Facebook today announced it is launching beta testing for cloud-streamed games on its video game hub Facebook Gaming. The move will allow Facebook to run much more complex games within its Android app and on browsers. And Jason Rubin, VP of Play at Facebook, said the move could lead to a future where premium AAA games are playable within Facebook’s app and website.
Facebook already lets users play games within its web and app properties. But so far these games are all made with HTML5, meaning the games are run on the user’s device. This means these games are quite simple, to make sure they’re playable on weaker mobile phones and tablets.
With cloud gaming, the games themselves are run on remote servers, and the video and audio feedback is streamed to players’ devices. This means large and graphically complex games can be played on basic devices.
Facebook has announced a number of games arriving on its platform for beta testers over the next week: Asphalt 9: Legends by Gameloft; Mobile Legends: Adventure by Moonton; PGA TOUR Golf Shootout by Concrete Software, Inc.; Solitaire: Arthur’s Tale by Qublix Games; and WWE SuperCard by 2K. And Jason Rubin says the social platform will introduce more resource-heavy games as it tests cloud gaming’s capabilities.
Rubin also said Facebook will begin enabling cloud playable ads. Again, Facebook already runs playable ads, but so far these have been limited to HTML5 games. The move to cloud gaming will let more resource-heavy games run playable demos within Facebook’s app and website.
Rubin said to start with, Facebook will focus on supporting free-to-play games, the likes of which would otherwise be available from mobile app stores.
But theoretically, Facebook’s support of cloud gaming could lead to a future where premium, AAA titles are playable on Facebook’s platform. Rubin hinted at this possibility, saying that “in the future, our systems and infrastructure will improve to deliver more types of games — possibly all types of games.”
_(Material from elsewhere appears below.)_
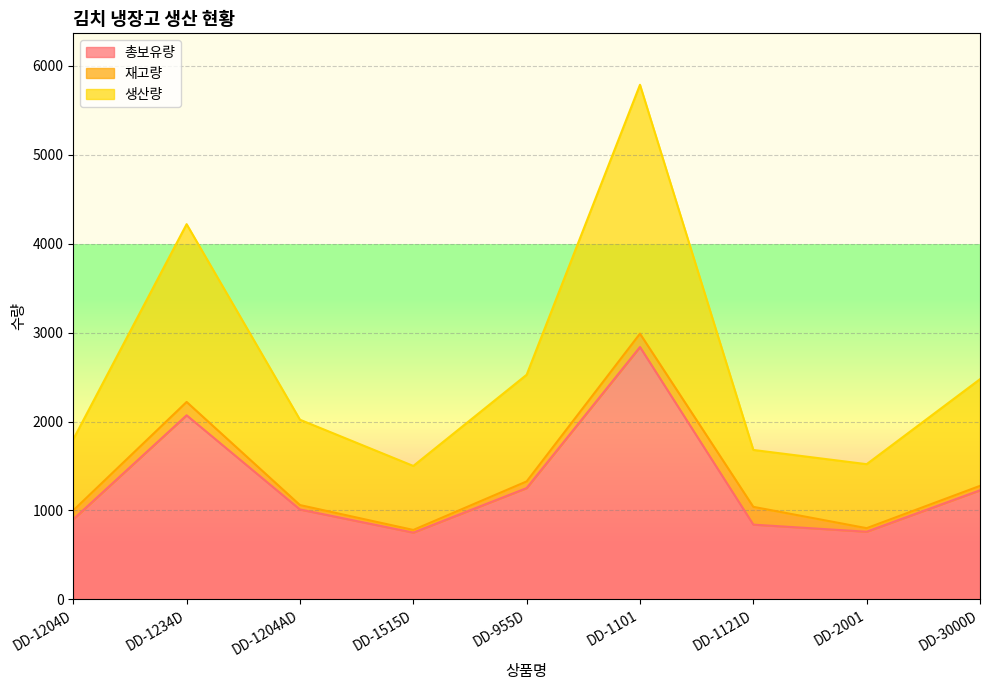

True or false: 총보유량 and 생산량 cross at least once.

False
This would tie in neatly with Facebook’s investment in video game live streaming, which was bolstered when Microsoft-owned streaming platform Mixer shuttered earlier this year. Facebook agreed a deal to move Mixer’s streamers to its own live streaming product, which has helped Facebook become the third most popular live streaming business in the West, according to research company Streamlabs. If Facebook does start supporting AAA games, users would be able to watch those games being streamed on Facebook and then immediately jump onto that same game, all within Facebook’s platform.
But Rubin emphasised that if this does happen, it’s some way off. “Cloud game streaming for the masses still has a way to go, and it’s important to embrace both the advantages and the reality of the technology rather than try to oversell where it’ll be in the future,” he said.
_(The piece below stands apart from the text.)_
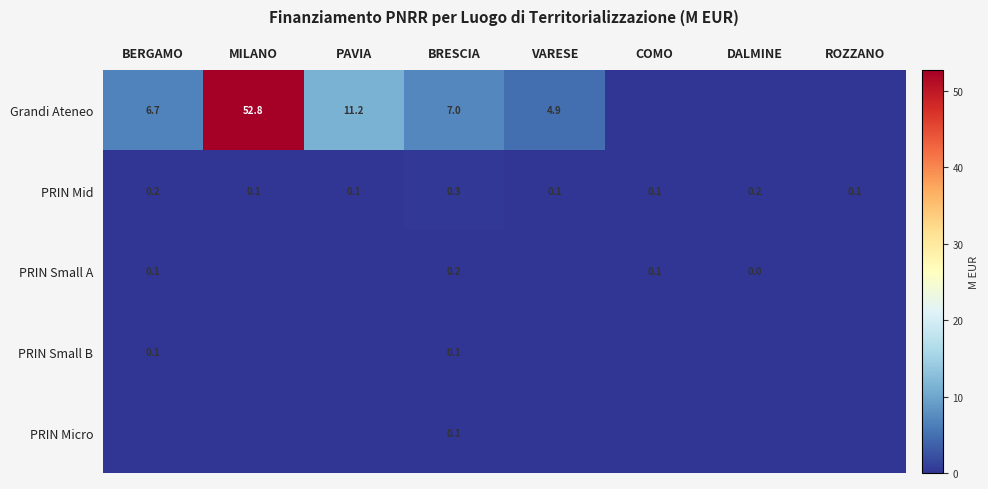

The value of Grandi Ateneo at BRESCIA is 7.0. True or false?

True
And he added that he doesn’t think cloud gaming will replace PC and console gaming any time soon. “We love console and PC gaming and both formats will be around for a long time. We believe cloud gaming will increase — not replace — the options to jump into great games,” he said. “We’re not trying to replace your phone either. We think you’ll find that there are times when jumping quickly into a cloud game is a better option, and sometimes it’s not.”